- [Given passage]
[c-nsp] Annoying BGP+MPLS Tunnel problem

Code Monkey have.an.email at gmail.com
Tue Apr 18 06:04:41 EDT 2006


Hi,

Short version: I set up an MPLS tunnel between two routers, using
global addresses, and the VRFs between the two routers stop working.
Why?

Long version:

I have an MPLS network composed of three sites (A, B, C) connected in
a triangle by very unequal links. Only sites A and C have Internet
transits, and they exchange the Internet routes by iBGP over the very
high bandwidth link A-C. The routers at B do not have the horsepower
for full Internet routes, and I don't really care about B choosing the
best exit point, so I have an IGP (OSPF) default route towards the
nearest eBGP speaker that has an active session; so far, so good.

The problem is that the high-bandwidth link A-C can go down, and has
done so several times. That leaves me with a dumb router at B that
does not carry Internet routes sitting between two eBGP speakers at A
and C that do, which is a problem when the eBGP speakers agree that
the best route is through one of them, but the intermediate dumb
router flips its coin and decides to to send it to the other router.
This is exactly the situation described at
    http://www.cisco.com/en/US/tech/tk365/technologies_tech_note09186a00800c95bb.shtml#sec5

The case study in question solves the problem by (cough)
redistributing BGP into OSPF (choke), and I Don't Want To Go There.

I had believed that MPLS tags would automagically solve the problem,
but I don't think they did or I wouldn't have had problems. I may be
wrong about that, but nothing is *forcing* my MPLS eBGP speakers to
tag the packets.

So I thought that I have an MPLS network after all, what about using
those cool TE tunnels I was drooling over, that should force the
tagging of the packets.

- [Dataset content]
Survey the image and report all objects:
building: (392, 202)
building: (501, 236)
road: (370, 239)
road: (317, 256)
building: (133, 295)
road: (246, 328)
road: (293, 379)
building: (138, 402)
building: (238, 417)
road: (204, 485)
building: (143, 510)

- [Problem to work on] Pick up the post about the BGP and MPLS tunnel problem after its final sentence and keep writing it. The listing was taken from a different source than the text.

- [Written reply]
I first wanted to create an explicit-path fallback tunnel over the
backdoor, but it got used while the primary link was up, no good. I
set up bandwidth costs so it wouldn't be used, but if I set less or
equal to the existent bandwidth, I think the path would not be used
because the non-tunnel alternative would be better, and if I set more
bandwidth than there was available, it didn't set up the tunnel.

So why define an explicit path after all, it shouldn't matter if the
tunnel is always used (should it?). I set the tunnel type to dynamic,
and everything seemed to work wonderfully, until I realized that
packets going between A and C inside a VRF... didn't. ip cef said they
were sent over the tunnel, with one tag. On the other side of the
tunnel, the tag existed and corresponded exactly to the desired
destination inside the VRF. I didn't have time to check the return
lap, I shut down the tunnels, and everything worked again.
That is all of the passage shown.